*What you are asked to do*
Set down the records again. Every word and mark must match exactly.

++++++++++++++++++++

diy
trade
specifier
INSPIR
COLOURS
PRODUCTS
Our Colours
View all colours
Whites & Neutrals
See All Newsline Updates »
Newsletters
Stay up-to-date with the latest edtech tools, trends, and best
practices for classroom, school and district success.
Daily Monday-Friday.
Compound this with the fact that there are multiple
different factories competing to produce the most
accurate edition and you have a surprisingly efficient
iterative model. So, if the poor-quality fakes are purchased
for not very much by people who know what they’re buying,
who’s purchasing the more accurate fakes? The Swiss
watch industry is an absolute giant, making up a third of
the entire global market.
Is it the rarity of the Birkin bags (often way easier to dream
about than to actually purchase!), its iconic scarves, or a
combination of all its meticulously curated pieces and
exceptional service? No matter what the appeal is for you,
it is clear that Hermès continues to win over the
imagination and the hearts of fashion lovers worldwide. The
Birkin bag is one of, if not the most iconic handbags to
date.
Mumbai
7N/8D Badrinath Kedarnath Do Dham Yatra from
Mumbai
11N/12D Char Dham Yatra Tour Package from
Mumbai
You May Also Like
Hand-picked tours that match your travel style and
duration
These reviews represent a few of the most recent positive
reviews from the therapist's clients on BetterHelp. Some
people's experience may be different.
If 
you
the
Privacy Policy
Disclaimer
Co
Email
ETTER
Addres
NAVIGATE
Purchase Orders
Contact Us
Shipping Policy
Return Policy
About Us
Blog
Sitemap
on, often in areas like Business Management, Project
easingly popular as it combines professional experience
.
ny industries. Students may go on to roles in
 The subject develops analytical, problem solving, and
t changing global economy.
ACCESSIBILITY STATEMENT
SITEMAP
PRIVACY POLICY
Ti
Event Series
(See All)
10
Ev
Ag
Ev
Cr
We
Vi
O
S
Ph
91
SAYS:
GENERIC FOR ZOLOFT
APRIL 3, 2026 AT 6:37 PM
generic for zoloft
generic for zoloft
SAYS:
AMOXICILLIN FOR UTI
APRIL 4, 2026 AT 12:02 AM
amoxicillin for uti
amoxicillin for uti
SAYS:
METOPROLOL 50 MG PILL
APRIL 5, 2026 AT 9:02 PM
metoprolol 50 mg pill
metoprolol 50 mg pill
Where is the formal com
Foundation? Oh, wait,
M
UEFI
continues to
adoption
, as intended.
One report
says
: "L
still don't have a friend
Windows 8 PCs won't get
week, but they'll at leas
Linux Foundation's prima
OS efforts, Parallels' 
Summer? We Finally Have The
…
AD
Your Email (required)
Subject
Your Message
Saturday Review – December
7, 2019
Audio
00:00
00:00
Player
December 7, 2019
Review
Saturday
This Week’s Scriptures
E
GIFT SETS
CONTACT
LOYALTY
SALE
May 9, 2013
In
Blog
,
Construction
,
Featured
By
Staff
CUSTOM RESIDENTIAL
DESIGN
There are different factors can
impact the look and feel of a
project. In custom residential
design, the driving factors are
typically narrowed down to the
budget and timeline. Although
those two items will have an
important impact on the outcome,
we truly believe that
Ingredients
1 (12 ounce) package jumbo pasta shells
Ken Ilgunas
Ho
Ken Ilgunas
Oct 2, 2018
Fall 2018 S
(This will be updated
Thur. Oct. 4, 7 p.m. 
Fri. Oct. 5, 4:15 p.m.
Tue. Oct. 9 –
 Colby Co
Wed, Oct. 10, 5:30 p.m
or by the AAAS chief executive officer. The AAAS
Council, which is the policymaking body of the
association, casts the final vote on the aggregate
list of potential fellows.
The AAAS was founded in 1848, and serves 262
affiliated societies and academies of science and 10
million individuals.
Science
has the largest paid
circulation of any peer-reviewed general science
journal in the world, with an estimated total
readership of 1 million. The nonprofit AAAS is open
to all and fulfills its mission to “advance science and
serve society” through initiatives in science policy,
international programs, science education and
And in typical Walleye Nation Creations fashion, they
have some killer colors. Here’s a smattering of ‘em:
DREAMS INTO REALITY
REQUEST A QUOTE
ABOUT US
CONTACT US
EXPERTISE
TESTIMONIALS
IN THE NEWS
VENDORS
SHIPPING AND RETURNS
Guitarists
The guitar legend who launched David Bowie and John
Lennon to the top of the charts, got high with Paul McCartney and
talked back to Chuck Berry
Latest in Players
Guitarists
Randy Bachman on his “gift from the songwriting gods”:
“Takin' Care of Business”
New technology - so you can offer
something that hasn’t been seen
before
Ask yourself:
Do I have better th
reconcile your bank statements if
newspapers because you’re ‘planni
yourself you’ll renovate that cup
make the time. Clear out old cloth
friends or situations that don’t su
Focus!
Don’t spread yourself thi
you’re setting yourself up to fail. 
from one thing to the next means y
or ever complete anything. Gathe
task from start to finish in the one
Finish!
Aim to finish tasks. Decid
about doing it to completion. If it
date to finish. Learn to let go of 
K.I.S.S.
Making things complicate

++++++++++++++++++++

*Exercise result*
diy
trade
specifier
INSPIR
COLOURS
PRODUCTS
Our Colours
View all colours
Whites & Neutrals
See All Newsline Updates »
Newsletters
Stay up-to-date with the latest edtech tools, trends, and best
practices for classroom, school and district success.
Daily Monday-Friday.
Compound this with the fact that there are multiple
different factories competing to produce the most
accurate edition and you have a surprisingly efficient
iterative model. So, if the poor-quality fakes are purchased
for not very much by people who know what they’re buying,
who’s purchasing the more accurate fakes? The Swiss
watch industry is an absolute giant, making up a third of
the entire global market.
Is it the rarity of the Birkin bags (often way easier to dream
about than to actually purchase!), its iconic scarves, or a
combination of all its meticulously curated pieces and
exceptional service? No matter what the appeal is for you,
it is clear that Hermès continues to win over the
imagination and the hearts of fashion lovers worldwide. The
Birkin bag is one of, if not the most iconic handbags to
date.
Mumbai
7N/8D Badrinath Kedarnath Do Dham Yatra from
Mumbai
11N/12D Char Dham Yatra Tour Package from
Mumbai
You May Also Like
Hand-picked tours that match your travel style and
duration
These reviews represent a few of the most recent positive
reviews from the therapist's clients on BetterHelp. Some
people's experience may be different.
If 
you
the
Privacy Policy
Disclaimer
Co
Email
ETTER
Addres
NAVIGATE
Purchase Orders
Contact Us
Shipping Policy
Return Policy
About Us
Blog
Sitemap
on, often in areas like Business Management, Project
easingly popular as it combines professional experience
.
ny industries. Students may go on to roles in
 The subject develops analytical, problem solving, and
t changing global economy.
ACCESSIBILITY STATEMENT
SITEMAP
PRIVACY POLICY
Ti
Event Series
(See All)
10
Ev
Ag
Ev
Cr
We
Vi
O
S
Ph
91
SAYS:
GENERIC FOR ZOLOFT
APRIL 3, 2026 AT 6:37 PM
generic for zoloft
generic for zoloft
SAYS:
AMOXICILLIN FOR UTI
APRIL 4, 2026 AT 12:02 AM
amoxicillin for uti
amoxicillin for uti
SAYS:
METOPROLOL 50 MG PILL
APRIL 5, 2026 AT 9:02 PM
metoprolol 50 mg pill
metoprolol 50 mg pill
Where is the formal com
Foundation? Oh, wait,
M
UEFI
continues to
adoption
, as intended.
One report
says
: "L
still don't have a friend
Windows 8 PCs won't get
week, but they'll at leas
Linux Foundation's prima
OS efforts, Parallels' 
Summer? We Finally Have The
…
AD
Your Email (required)
Subject
Your Message
Saturday Review – December
7, 2019
Audio
00:00
00:00
Player
December 7, 2019
Review
Saturday
This Week’s Scriptures
E
GIFT SETS
CONTACT
LOYALTY
SALE
May 9, 2013
In
Blog
,
Construction
,
Featured
By
Staff
CUSTOM RESIDENTIAL
DESIGN
There are different factors can
impact the look and feel of a
project. In custom residential
design, the driving factors are
typically narrowed down to the
budget and timeline. Although
those two items will have an
important impact on the outcome,
we truly believe that
Ingredients
1 (12 ounce) package jumbo pasta shells
Ken Ilgunas
Ho
Ken Ilgunas
Oct 2, 2018
Fall 2018 S
(This will be updated
Thur. Oct. 4, 7 p.m. 
Fri. Oct. 5, 4:15 p.m.
Tue. Oct. 9 –
 Colby Co
Wed, Oct. 10, 5:30 p.m
or by the AAAS chief executive officer. The AAAS
Council, which is the policymaking body of the
association, casts the final vote on the aggregate
list of potential fellows.
The AAAS was founded in 1848, and serves 262
affiliated societies and academies of science and 10
million individuals.
Science
has the largest paid
circulation of any peer-reviewed general science
journal in the world, with an estimated total
readership of 1 million. The nonprofit AAAS is open
to all and fulfills its mission to “advance science and
serve society” through initiatives in science policy,
international programs, science education and
And in typical Walleye Nation Creations fashion, they
have some killer colors. Here’s a smattering of ‘em:
DREAMS INTO REALITY
REQUEST A QUOTE
ABOUT US
CONTACT US
EXPERTISE
TESTIMONIALS
IN THE NEWS
VENDORS
SHIPPING AND RETURNS
Guitarists
The guitar legend who launched David Bowie and John
Lennon to the top of the charts, got high with Paul McCartney and
talked back to Chuck Berry
Latest in Players
Guitarists
Randy Bachman on his “gift from the songwriting gods”:
“Takin' Care of Business”
New technology - so you can offer
something that hasn’t been seen
before
Ask yourself:
Do I have better th
reconcile your bank statements if
newspapers because you’re ‘planni
yourself you’ll renovate that cup
make the time. Clear out old cloth
friends or situations that don’t su
Focus!
Don’t spread yourself thi
you’re setting yourself up to fail. 
from one thing to the next means y
or ever complete anything. Gathe
task from start to finish in the one
Finish!
Aim to finish tasks. Decid
about doing it to completion. If it
date to finish. Learn to let go of 
K.I.S.S.
Making things complicate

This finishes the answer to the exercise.